I Love You , Man
Throughout the coast of humanity’s existence much has been noted concerning the differences between men and women. Sure there are the obvious physical differences that we all are extremely glad about but the more interesting comparison is on the more subtle psychological level. Many of these differences are notable from early childhood and persists our entire lives. One of the most striking is the formation of friendships. For men this typically entails another guy to hang out with, have a couple of beers and watch a game. Women tend to become more emotionally invested in their close friend discussing intimate details of their lives. In the last few years there has been a blurring between traditional gender roles. In addition there has also been some exchange between straight and gay men. There is now a type of straight man commonly referred to as ‘metro sexual’ who exhibits the same meticulous care for personal care and appearance that was previously only associated with gay men. And offshoot of this trend is a shift in how men relate to other men. We know have the ‘bromance’; a platonic relationship between straight men that is more intense than regular buddies. This leads us to the introduction of a relatively new film genre; the bromantic comedy. The case in point here is the film ‘I love you, Man.’ I do have to admit that when I first received the screener I thought this was going to be just another slight variation of the standard rom-com established formula. Shortly into the movie I was pleasantly surprised to discover this film is witty, sharply written ell directed with extremely good acting. It is not another gimmick flick; it is a novel view on a usually hackney genre. The DVD for the film is distributed by Dreamworks Home Entertainment following a successful theatrical run where it opened at number two in the box office and readily recouped its budget. This is a near perfect date night movie but you also might get into it watching with the guys.
The script was written by a pair of talented writers; Larry Levin and John Hamburg. Levin has worked mostly on television with screenplays for series including ‘’Seinfeld’ and ‘Garry Shandling's Show.’ as well as two of the Dr. Doolittle franchise. Hamburg, who also directed, also worked on TV with cult favorite show like ‘Stella’ and ‘Undeclared’. The script here may on the surface appear to be a standard rom-com slightly re-tooled to a bromance premise. I’ve heard some remarks that site this as a negative but actually it work in favor of the film. This adds a subtle level of parody to the mix that greatly increases the entertainment factor. What matters most for a story like this is to provide a platform for the chemistry of the leads to shine through. In this case it refers to Paul Rudd and Jason Segel who have worked extremely well previously in ‘Forgetting Sarah Marshall and ‘Knocked Up’. The screenplay here makes very good use of the way these two men interact while showing the on screen bromance as far from perfect. It is as clumsy and awkward as the tradition man-woman pairing depicted in every other romantic comedy ever made. This is a primary reason why this movie is so enjoyable. It takes a new, trendy concept and juxtaposes it against a traditional background.

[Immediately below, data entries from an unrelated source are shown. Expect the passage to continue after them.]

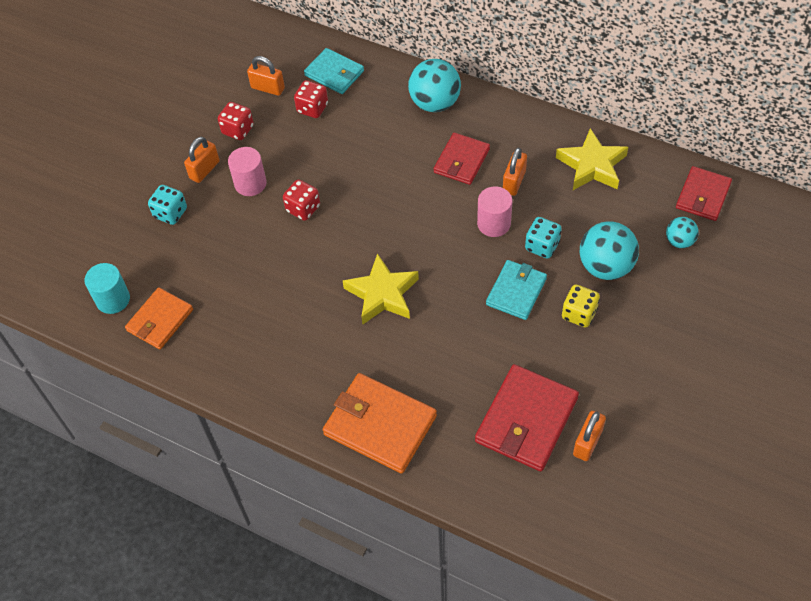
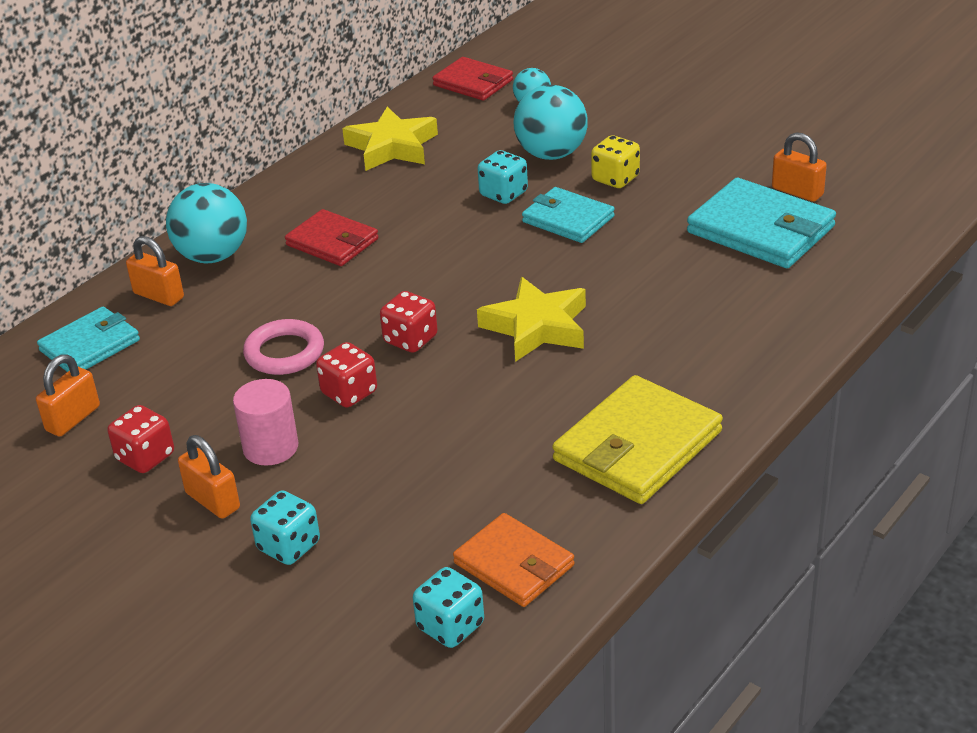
camera: 80 degrees left, 20 degrees down
(113, 299) = (450, 626): turquoise cylinder -> turquoise dice
(265, 368) = (637, 446): none -> yellow wallet
(312, 108) = (149, 372): red dice -> red dice (410, 340)
(338, 167) = (284, 352): none -> pink ring
(380, 425) = (752, 344): orange wallet -> none
(494, 223) = (452, 226): pink cylinder -> none
(514, 182) = (390, 204): orange padlock -> orange padlock (158, 295)
(526, 420) = (761, 230): red wallet -> turquoise wallet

As the director Hamburg exhibits a light touch here. He aptly avoids over directing trusting the talents of his cast to carry the film. Typically, a comedy that is completely dependent on a situation has to run that gag into the ground getting the most mileage possible. This movie is a showcase for two very funny comedians who have honed their timing down to near perfection. It does have its share of male oriented gross out sight gags and the requisite language, sexual inferences and juvenile gags for an ‘R’ rated comedy yet it comes across as funnier than any high school or frat guy flick in recent years. You might think that one departure from the regular romantic flick would be in at the end but this one does conclude at the altar. Even with a good deal of predictability present Hamburg still mangers to infuse a light hearted freshness to the proceeding. The story focuses on the protagonist Peter Klaven (Paul Rudd) an upcoming real estate agent who has always seemed to have female friends instead of bonding with other guys. When he becomes engaged to Zooey Rice (Rashida Jones) it becomes obvious that there is no one suitable as a best man. When Peter over hears Zooey and her friends Hailey (Sarah Burns) and Denise (Jaime Pressly) discussing his dilemma he decides to go out and find a male best friend. Initially he turns to his gay younger brother Robbie (Andy Samberg) without much success. After several disastrous attempts at a few ‘man-dates’ he meets Sydney Fife (Jason Segel) at an open house. They immediately bond over the farts of another buying and go through the new ritual of exchanging business cards. When a loan enters the picture Peter breaks up with Sydney and becomes estranged with Zooey but all is set right before the closing credits.
The film is very funny even though it seems like a bizarre hybrid of ‘Lifetime’ and ‘Spike’ cable network. At least it is a date flick that will entertain both genders.